O início da suspeita aconteceu com a veiculação das imagens do ex-jogador de futebol Ronaldo, durante sua participação no quadro Medida Certa, do programa Fantástico, da TV Globo. No primeiro episódio, Lancha orientou a medição da gordura corporal do atleta no Instituto Vita, utilizando, para tal, o bod pod da USP.

Segundo as investigações, Lancha cobrava de R$ 200 a R$ 250 para realizar exames no aparelho. Questionado à época, ele alegou que havia uma parceria entre a Fapesp e Instituto Vita para que as pesquisas fossem lá conduzidas, embora tenha omitido que o acordo só valia para mulheres entre 20 a 35 anos com excesso de peso, categoria em que Ronaldo e outros clientes não se enquadram.

Lancha também é acusado de impedir o trabalho de seus colegas, criando empecilhos para as pesquisas e atividades universitárias. Conforme relata o professor Bruno Gualano, Lancha perseguiu-o por um bom tempo, bem como ao docente Guilherme Artioli, que se viu obrigado a mudar de país.

“Fui perseguido, junto com meu grupo de alunos, em virtude da denúncia. A partir daí, sofremos diversos casos de assédio moral, sobre os quais já foram abertas diversas sindicâncias internas na Universidade”, alega.

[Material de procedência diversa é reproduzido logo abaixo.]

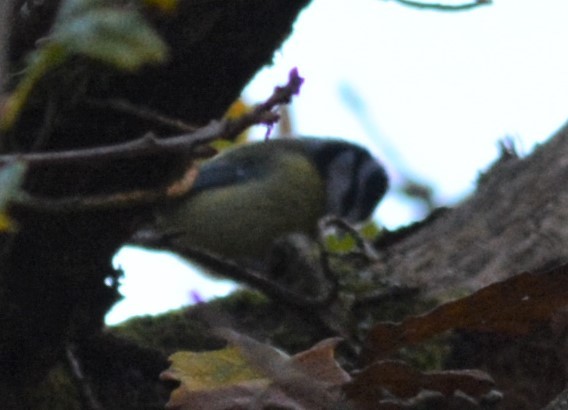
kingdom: Animalia
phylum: Chordata
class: Aves
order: Passeriformes
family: Paridae
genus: Cyanistes
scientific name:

Atualmente, o denunciante tenta a transferência para a Faculdade de Medicina, mudança que ainda não foi aprovada no Conselho Universitário.

Entre os casos de assédio mais explícitos, Gualano destaca a expulsão dos laboratórios por parte de seu grupo de estudos, “através do descadastramento de suas digitais e das dos alunos”, o que impediu a realização de diversas pesquisas. Além disso, Lancha também teria feito um boletim de ocorrência por furto contra Gualano, quando este retirou do laboratório – ao qual não tinha mais acesso – objetos pessoais, que não pertenciam à unidade.

Gualano acusou também parte do corpo docente da EEFE e órgãos da USP de conivência com as irregularidades de Lancha, que segundo ele, possui “correligionários importantes”. As inconformidades são com a lentidão das sindicâncias e a falta de fiscalização da Comissão Especial de Regimes de Trabalho (Cert), responsável por regulamentar modelos como a dedicação integral à docência, o que impediria Lancha de ter ou ser sócio de uma clínica.

Procurada pelo JC, a Cert declarou que, de fato, um docente sobre regime de dedicação integral não pode ser proprietário ou acionista de empresa privada. Contudo, alegou que a fiscalização de cada docente cabe ao seu Chefe de Departamento, cuja responsabilidade é denunciar à Comissão, que instaura a sindicância. No caso do professor Lancha, o órgão declarou desconhecer qualquer irregularidade.